======== Seçilen bölüm ========
Mükellef Kime Denir? Mükellefin Görevleri Nelerdir Herkes Okusun
Mükellef Kime Denir? Mükellefin Görevleri Nelerdir
(Her Müslüman
Bunları Okumalı, Öğrenmeli, Öğretmeli ve Uygulamalı)
Akıllı olan
ve ergenlik çağına gelen her Müslüman’a “Mükellef” denir. “Mükellef” sorumluluk
sahibi demektir. “Mükellef” Allah tarafından emredilen
hükümleri yerine getirmede sorumluluk sahibidir.
Bir kişi
Mükellef olduğu anda Allah’ü Teâlâ’nın yasakladığı haramlardan kaçmak,
emrettiği farzları yapmak zorundadır.
Mükellef olarak kabul edilen kişilerin yükümlü tutulduğu fiiller ise "efal-i mükellefin" yani "mükellef insanların fiilleri" denir.
Efal-İ
Mükellefin (Sorumluluk
sahibi olanların yapması gerekenler)
Ef’âl-i mükellefin sekiz tanedir:
Farz,
vâcib, sünnet, müstehab, mübah, haram, mekruh ve müfsid.
Bu taksim Hanefi hukukçularına göredir.
1. Farz: Allah veya Rasûlünün emrettiği
kesin olan delillerle belli olan ameller "farz" adını
alır. Namaz, oruç, hac, ibâdetleri gibi. Bunlarla ilgili hem kesin âyetler
vardır, hem de Hz. Peygamber Sallallahü Aleyhi Vesellem’in tevâtüre varan
yollarla nakledilmiş hadisleri mevcuttur.
Farzı işleyene sevap, terk edene ceza vardır. Farzı inkâr eden veya küçümseyen küfre girer yani dinden çıkar.
Farzlar ikiye ayrılır.
a) Farz-ı
Ayn: Her
yükümlü Müslümanın bizzat yerine getirmesi gerekli olan farzlardır.
Örnek: Abdest, beş vakit namaz, ramazan orucu,
mükellef olana hacc ve zekât ile İslâm toprakları saldırıya uğradığında veya
dinde tehlike oluştuğunda cihada çıkmak gibi...
======== İncelenecek veriler ========
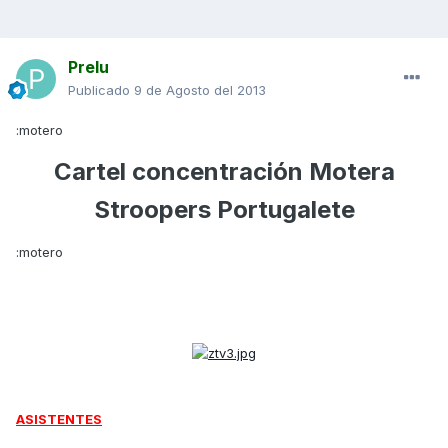
Prelu
Publicado
9 de Agosto del 2013
:motero
Cartel concentración Motera
Stroopers Portugalete
:motero
ASISTENTES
========
_Çalışma soruları_:
[a] Mükellef konulu metne göre aşağıdaki soruları cevaplayın:
(i) Ef’âl-i mükellefin kaç tanedir?
(ii) Bu taksim kimlere göre yapılmıştır?
(iii) Farzı inkâr eden veya küçümseyen kişinin durumu nedir?
[b] Mükellef konulu metnin bir sonraki kısmını, son cümleden sonra başlayarak tamamlayın.
Satırlar, metinden bağımsız ayrı bir malzemedir.

_Numaralı cevaplar_:
[a]
(i) Sekiz tanedir.
(ii) Hanefi hukukçularına göre yapılmıştır.
(iii) Küfre girer, yani dinden çıkar.

[b]
Her mükellef Müslüman özürsüz olarak farz-ı ayn görevini terk edemez. Yapması zorunludur. Eğer farz-ı ayn borcu varsa derhal kaza etmek zorundadır.
b) Farz-ı
Kifâye: Bir
kısım Müslümanların bu farzları yerine getirince diğer Müslümanların kurtulduğu
farzlardır.
Örnek: Cenaze namazı kılmak, Kur’ân-ı Kerîm
dinlemek, Kur’ân-ı Kerîm ezberlemek, selâm almak gibi... Farz-ı kifâyenin
sevabı yalnız onu işleyenlere âit olur.
Dikkat: Farzı Kifayeyi Hiçbir Müslüman yerinde
getirmezse tüm Müslümanlar gühahkâr olur.
Örnek: Müslümanların organize olarak fen
bilimlerinde de (Matematik, uzay, mühendislik, tıp…) öğrenmesi ve ileri gitmesi
lâzımdır. Eğer Müslümanlar farzı kifaye olan fen bilimlerinde geri kalırsa o
ülkedeki tüm mükellef Müslümanalar günahkâr olur.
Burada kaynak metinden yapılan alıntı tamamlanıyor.